Exploring Openshift
Time to jump openshift bandwagon, start using PaaS (platform as a service) and join Cloud. Why do I need it and what is Openshift?
My expertise area is JEE development, and I try to keep myself updated with the latest technologies by "getting my hands dirty" in coding. Some time ago, I implemented my own JEE based blogging implementation and decided to host it on resin and then followed by JBoss AS 7. The next step was to get a good, reliable and cheap JBoss hosting. I manage to get a cheap "VPS" host (around 10$/month), however, I wasn't happy with it. Too unreliable, too slow, much lesser resources. And I have to manage everything by hand, monitor JBoss, monitor my HSQLDB etc. Even though its raw power to control things as you please, but it gets too time consuming pretty soon.
Openshift comes to the rescue.
From offering perspective, at the moment, they provide free of cost developer preview (and I hope this will remain as it is). For a low volume site like mine, this was perfect. It provides me a ground to test with the latest and greatest technologies at no fraction of cost.

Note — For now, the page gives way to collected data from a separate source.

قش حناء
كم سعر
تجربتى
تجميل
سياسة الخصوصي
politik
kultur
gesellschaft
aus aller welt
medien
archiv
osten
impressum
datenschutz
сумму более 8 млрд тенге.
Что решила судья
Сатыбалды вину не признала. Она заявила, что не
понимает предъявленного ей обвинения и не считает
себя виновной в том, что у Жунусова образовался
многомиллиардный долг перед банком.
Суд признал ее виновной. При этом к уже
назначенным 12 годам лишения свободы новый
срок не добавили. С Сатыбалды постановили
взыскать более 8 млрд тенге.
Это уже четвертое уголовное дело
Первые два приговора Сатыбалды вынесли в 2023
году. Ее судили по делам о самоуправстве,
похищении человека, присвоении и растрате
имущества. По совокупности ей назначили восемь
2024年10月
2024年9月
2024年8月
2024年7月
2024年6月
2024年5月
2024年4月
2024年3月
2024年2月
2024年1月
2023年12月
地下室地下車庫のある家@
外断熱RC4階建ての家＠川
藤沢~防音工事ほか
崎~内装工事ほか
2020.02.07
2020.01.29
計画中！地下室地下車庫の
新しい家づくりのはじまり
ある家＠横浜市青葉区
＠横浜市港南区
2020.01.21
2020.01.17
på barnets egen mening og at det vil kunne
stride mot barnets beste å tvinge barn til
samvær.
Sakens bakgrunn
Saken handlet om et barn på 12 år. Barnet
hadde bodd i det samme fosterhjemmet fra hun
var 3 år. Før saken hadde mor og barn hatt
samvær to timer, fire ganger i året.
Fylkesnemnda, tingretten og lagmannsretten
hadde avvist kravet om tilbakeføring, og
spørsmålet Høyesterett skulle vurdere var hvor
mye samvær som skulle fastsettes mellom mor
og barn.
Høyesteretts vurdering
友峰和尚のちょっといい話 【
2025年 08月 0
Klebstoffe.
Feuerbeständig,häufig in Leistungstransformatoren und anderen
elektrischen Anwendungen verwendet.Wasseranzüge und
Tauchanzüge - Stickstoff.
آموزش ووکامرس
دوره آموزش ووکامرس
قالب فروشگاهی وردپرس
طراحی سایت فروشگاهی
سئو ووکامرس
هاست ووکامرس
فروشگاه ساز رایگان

From technology perspective, I was able to setup one instance of JBoss AS 7 and PostgreSQL 8.4 within minutes, ready to push my changes via git. The main time spent was converting my blog data from hsqldb to PostgreSQL. Openshift provide hooks and access to manage all it with ease - a developer's dream. Pretty neat.
Now the scalability, assuming that my site becomes very popular, I can add another JBoss instance to scale my load (same goes for PostgreSQL instance), this is the true beauty of "PaaS".